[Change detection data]
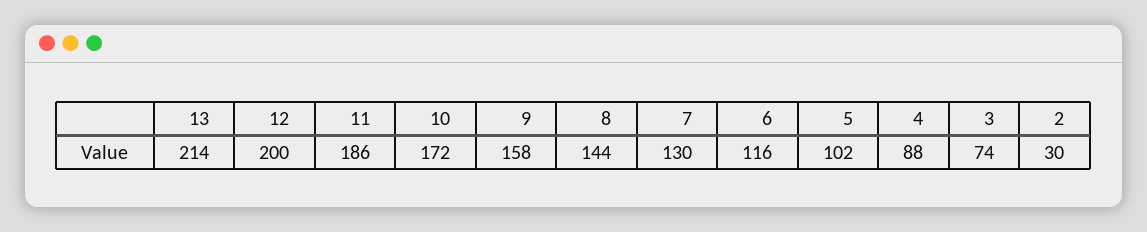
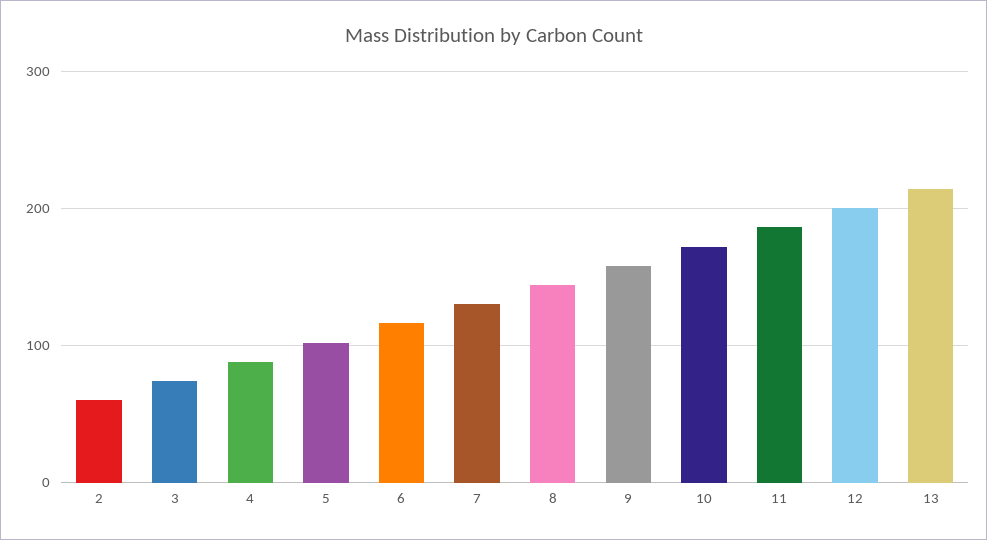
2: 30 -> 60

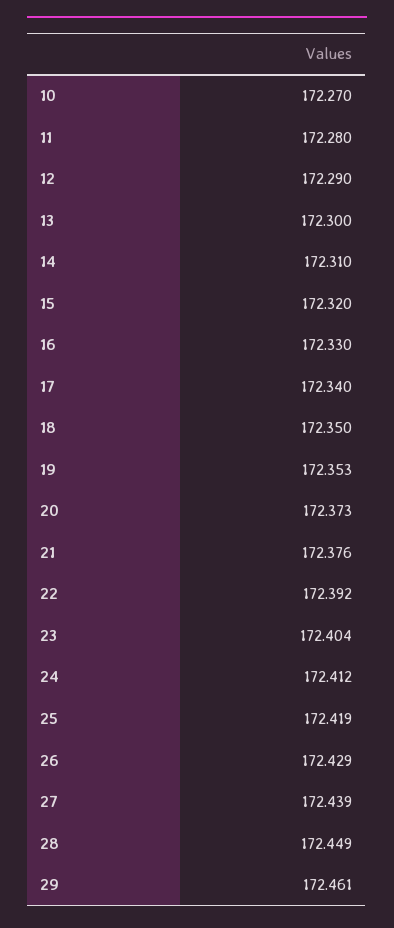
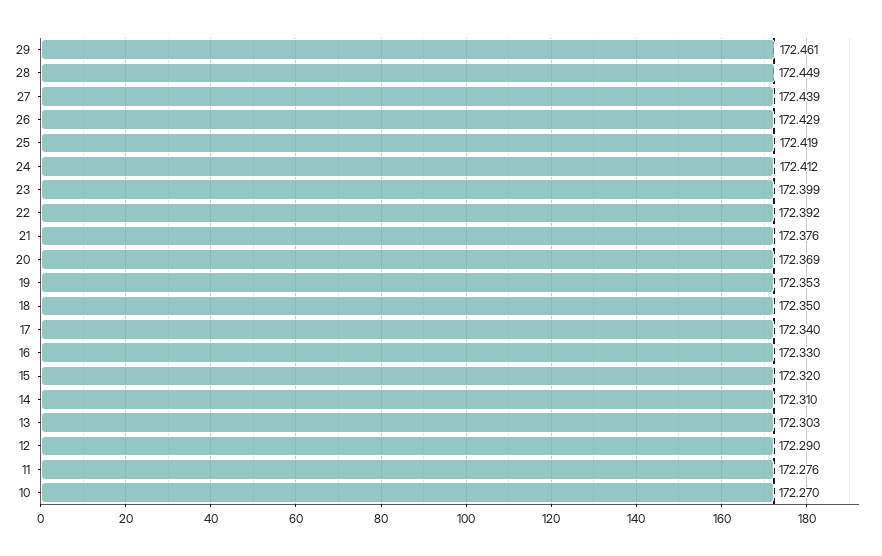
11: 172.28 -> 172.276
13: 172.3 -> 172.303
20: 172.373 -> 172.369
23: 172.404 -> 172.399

WORK REQUIRED:
Write out the data above exactly, minus any images.

OUTPUT OF THE TASK:
2: 30 -> 60

11: 172.28 -> 172.276
13: 172.3 -> 172.303
20: 172.373 -> 172.369
23: 172.404 -> 172.399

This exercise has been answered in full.